**REQUEST**: Once the line containing "7月14日至15日，中央城市工作会议在北京举行。中共中央总书" has been copied, stop; copy every line before it exactly, beginning with the first line of the material below.

════

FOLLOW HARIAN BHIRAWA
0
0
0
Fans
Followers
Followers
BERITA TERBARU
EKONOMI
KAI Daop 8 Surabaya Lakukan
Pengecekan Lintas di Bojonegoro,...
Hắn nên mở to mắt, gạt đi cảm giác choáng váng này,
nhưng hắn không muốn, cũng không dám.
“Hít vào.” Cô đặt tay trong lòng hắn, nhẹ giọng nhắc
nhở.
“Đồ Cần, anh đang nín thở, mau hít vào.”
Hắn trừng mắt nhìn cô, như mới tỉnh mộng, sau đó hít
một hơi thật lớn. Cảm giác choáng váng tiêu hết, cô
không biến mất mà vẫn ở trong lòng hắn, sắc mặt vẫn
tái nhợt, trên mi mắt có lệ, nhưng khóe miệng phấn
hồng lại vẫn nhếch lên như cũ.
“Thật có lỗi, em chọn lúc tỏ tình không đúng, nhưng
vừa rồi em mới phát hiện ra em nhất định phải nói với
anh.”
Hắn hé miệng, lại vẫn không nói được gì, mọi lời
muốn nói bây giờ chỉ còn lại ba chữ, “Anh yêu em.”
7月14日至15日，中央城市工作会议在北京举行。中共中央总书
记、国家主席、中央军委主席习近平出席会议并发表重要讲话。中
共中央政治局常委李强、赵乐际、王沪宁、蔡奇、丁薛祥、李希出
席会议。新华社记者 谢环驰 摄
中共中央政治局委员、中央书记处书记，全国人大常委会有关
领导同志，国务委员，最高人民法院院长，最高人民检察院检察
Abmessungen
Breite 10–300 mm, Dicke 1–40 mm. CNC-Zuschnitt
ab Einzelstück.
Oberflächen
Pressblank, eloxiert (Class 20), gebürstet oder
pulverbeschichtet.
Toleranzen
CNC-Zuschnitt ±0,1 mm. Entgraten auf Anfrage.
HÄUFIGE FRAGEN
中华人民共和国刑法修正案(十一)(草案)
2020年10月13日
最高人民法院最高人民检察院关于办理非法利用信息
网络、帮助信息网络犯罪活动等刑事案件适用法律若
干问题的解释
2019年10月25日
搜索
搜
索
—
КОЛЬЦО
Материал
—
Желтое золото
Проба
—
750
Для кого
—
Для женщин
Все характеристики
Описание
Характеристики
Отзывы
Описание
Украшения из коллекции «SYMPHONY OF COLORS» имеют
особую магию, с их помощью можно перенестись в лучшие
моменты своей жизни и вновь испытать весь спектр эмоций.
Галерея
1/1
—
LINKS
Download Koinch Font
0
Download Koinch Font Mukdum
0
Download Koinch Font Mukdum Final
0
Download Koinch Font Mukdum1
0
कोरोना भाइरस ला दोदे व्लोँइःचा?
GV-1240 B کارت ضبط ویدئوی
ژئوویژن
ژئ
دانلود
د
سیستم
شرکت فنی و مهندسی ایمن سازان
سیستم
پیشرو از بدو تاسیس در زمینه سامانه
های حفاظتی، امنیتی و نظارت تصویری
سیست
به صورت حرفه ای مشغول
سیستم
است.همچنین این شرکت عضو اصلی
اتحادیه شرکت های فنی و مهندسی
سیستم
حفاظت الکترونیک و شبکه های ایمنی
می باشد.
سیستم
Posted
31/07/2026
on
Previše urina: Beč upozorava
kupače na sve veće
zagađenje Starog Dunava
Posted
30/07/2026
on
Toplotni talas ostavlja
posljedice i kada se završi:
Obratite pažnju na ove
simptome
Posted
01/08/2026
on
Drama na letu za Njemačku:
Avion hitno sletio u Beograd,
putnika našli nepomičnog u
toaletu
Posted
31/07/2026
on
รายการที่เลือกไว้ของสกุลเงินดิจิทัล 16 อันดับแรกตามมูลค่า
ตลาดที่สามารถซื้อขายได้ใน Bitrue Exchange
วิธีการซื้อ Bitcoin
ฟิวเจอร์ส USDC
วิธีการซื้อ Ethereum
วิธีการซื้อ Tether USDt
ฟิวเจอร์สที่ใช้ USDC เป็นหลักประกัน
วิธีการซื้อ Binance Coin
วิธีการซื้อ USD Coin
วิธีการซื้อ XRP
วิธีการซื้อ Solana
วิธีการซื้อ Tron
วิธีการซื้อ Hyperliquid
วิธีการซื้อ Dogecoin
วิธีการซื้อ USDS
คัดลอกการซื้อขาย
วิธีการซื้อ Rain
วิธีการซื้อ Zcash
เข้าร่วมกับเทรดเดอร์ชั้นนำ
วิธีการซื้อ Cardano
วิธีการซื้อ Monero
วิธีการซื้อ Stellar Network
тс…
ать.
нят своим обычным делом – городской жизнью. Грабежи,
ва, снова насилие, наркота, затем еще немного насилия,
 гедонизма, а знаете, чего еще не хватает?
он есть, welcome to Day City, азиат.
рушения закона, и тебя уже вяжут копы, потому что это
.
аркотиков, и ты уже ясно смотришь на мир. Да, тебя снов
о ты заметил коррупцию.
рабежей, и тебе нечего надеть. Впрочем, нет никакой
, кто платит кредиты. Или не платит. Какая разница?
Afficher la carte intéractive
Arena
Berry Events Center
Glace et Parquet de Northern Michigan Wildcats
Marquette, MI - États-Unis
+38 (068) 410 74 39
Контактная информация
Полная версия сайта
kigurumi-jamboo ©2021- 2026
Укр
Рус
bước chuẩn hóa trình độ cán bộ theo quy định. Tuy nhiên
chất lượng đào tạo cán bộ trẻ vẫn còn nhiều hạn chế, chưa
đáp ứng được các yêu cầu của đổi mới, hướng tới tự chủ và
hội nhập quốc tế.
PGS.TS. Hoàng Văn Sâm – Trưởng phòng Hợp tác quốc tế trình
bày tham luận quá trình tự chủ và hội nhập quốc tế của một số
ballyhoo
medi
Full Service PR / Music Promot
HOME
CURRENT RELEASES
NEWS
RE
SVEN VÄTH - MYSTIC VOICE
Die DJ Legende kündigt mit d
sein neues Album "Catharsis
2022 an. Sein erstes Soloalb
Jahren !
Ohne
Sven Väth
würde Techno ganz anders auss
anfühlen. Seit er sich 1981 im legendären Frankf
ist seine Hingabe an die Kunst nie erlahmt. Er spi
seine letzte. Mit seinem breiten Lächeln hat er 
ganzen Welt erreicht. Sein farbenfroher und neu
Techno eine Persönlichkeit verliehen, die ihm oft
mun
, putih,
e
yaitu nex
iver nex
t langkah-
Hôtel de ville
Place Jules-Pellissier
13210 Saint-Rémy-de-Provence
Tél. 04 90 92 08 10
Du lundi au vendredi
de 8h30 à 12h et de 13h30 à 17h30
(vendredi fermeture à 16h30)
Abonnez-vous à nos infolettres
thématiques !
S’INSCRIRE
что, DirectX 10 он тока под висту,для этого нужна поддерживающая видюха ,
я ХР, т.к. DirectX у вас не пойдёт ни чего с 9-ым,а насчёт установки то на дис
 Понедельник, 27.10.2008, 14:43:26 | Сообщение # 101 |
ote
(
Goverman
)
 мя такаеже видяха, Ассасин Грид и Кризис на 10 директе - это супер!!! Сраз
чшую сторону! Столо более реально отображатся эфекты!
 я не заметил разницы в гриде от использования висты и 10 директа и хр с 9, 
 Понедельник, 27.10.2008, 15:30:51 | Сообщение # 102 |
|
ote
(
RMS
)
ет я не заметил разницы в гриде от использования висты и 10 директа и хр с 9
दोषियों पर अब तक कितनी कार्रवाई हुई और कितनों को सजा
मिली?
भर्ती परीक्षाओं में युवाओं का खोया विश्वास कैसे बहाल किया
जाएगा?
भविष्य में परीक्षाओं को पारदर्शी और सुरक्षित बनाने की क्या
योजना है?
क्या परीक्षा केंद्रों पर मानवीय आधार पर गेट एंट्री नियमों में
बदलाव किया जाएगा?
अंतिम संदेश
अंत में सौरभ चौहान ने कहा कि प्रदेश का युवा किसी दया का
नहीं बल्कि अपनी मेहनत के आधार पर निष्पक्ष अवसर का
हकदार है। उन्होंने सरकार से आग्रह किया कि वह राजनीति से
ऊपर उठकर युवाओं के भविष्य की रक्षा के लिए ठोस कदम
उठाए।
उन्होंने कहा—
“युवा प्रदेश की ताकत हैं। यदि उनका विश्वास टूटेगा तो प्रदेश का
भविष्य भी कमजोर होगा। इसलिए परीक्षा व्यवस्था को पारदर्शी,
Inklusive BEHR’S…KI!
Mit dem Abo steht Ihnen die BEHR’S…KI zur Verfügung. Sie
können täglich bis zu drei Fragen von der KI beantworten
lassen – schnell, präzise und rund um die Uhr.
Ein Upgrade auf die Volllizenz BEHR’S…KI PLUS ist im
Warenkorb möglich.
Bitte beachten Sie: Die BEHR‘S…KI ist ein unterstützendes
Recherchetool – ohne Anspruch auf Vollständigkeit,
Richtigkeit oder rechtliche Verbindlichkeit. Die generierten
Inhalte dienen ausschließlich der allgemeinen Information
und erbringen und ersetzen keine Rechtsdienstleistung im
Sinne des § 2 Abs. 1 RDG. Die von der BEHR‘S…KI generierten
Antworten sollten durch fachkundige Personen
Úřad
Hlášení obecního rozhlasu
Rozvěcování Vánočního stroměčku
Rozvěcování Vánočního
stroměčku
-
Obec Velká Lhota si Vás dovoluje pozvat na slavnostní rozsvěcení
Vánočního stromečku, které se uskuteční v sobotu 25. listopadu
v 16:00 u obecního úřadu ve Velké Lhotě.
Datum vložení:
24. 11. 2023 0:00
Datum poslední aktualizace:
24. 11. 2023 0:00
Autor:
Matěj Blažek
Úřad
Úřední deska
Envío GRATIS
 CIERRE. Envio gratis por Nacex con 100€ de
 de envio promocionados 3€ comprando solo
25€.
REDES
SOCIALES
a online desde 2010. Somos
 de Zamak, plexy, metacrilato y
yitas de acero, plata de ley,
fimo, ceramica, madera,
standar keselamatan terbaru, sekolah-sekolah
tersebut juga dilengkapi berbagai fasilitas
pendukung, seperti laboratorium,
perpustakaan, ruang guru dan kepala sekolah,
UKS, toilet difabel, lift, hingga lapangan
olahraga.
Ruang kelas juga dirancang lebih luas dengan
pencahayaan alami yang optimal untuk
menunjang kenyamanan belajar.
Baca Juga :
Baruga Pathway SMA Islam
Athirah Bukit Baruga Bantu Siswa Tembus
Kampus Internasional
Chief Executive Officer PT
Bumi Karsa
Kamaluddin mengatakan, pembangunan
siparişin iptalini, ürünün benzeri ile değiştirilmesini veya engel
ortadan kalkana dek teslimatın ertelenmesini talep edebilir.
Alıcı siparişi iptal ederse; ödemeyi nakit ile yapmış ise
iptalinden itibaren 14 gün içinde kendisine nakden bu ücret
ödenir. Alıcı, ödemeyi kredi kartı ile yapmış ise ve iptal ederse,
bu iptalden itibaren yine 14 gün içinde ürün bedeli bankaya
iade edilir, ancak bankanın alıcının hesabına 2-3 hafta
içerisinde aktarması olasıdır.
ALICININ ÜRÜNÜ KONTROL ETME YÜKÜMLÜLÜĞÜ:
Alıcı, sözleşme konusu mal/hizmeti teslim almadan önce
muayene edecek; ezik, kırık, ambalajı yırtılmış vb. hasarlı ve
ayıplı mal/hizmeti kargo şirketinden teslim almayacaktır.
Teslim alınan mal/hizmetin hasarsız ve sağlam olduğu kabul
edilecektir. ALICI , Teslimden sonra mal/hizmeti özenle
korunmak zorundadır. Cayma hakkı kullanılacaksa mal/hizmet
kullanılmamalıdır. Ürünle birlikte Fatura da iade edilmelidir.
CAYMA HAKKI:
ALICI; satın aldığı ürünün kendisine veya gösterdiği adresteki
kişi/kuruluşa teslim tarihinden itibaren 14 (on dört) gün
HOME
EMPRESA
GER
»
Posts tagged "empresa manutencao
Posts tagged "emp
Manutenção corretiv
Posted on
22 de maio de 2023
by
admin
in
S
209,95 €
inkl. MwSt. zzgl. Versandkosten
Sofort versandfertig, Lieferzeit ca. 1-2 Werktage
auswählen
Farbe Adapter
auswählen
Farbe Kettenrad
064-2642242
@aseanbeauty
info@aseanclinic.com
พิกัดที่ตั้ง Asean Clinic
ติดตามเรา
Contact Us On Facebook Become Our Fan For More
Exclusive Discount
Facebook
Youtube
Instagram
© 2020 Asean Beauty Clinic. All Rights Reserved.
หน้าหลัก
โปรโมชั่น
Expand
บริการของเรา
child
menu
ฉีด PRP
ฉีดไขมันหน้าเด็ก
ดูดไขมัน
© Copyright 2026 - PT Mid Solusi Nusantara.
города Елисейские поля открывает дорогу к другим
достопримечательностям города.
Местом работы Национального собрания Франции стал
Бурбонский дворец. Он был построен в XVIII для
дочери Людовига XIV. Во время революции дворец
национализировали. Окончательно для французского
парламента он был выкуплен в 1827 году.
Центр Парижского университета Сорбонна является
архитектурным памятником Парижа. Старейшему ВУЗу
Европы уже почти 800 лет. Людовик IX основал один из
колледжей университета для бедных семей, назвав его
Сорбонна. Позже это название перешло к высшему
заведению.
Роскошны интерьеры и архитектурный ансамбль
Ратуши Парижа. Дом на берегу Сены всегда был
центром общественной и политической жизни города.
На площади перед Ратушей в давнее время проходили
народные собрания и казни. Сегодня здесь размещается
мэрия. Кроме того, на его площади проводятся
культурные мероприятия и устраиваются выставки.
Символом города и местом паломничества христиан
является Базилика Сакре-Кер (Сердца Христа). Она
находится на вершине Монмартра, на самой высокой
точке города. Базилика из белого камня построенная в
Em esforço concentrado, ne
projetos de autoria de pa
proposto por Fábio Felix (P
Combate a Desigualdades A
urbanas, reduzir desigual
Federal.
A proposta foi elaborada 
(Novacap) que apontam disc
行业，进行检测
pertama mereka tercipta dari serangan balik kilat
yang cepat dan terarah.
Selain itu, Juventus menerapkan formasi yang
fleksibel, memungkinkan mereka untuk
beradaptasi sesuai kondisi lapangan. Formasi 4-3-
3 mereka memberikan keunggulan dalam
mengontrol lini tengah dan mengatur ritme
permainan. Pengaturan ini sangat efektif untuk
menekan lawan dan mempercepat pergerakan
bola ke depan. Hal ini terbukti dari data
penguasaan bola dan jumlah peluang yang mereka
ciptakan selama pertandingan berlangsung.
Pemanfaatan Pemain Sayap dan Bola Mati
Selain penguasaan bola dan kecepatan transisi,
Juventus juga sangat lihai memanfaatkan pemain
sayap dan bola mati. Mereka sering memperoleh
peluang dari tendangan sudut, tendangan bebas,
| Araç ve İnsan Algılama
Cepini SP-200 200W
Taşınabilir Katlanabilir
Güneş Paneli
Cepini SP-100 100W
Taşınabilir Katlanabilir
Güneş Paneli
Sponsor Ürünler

════

**WRITTEN SOLUTION**:
FOLLOW HARIAN BHIRAWA
0
0
0
Fans
Followers
Followers
BERITA TERBARU
EKONOMI
KAI Daop 8 Surabaya Lakukan
Pengecekan Lintas di Bojonegoro,...
Hắn nên mở to mắt, gạt đi cảm giác choáng váng này,
nhưng hắn không muốn, cũng không dám.
“Hít vào.” Cô đặt tay trong lòng hắn, nhẹ giọng nhắc
nhở.
“Đồ Cần, anh đang nín thở, mau hít vào.”
Hắn trừng mắt nhìn cô, như mới tỉnh mộng, sau đó hít
một hơi thật lớn. Cảm giác choáng váng tiêu hết, cô
không biến mất mà vẫn ở trong lòng hắn, sắc mặt vẫn
tái nhợt, trên mi mắt có lệ, nhưng khóe miệng phấn
hồng lại vẫn nhếch lên như cũ.
“Thật có lỗi, em chọn lúc tỏ tình không đúng, nhưng
vừa rồi em mới phát hiện ra em nhất định phải nói với
anh.”
Hắn hé miệng, lại vẫn không nói được gì, mọi lời
muốn nói bây giờ chỉ còn lại ba chữ, “Anh yêu em.”
7月14日至15日，中央城市工作会议在北京举行。中共中央总书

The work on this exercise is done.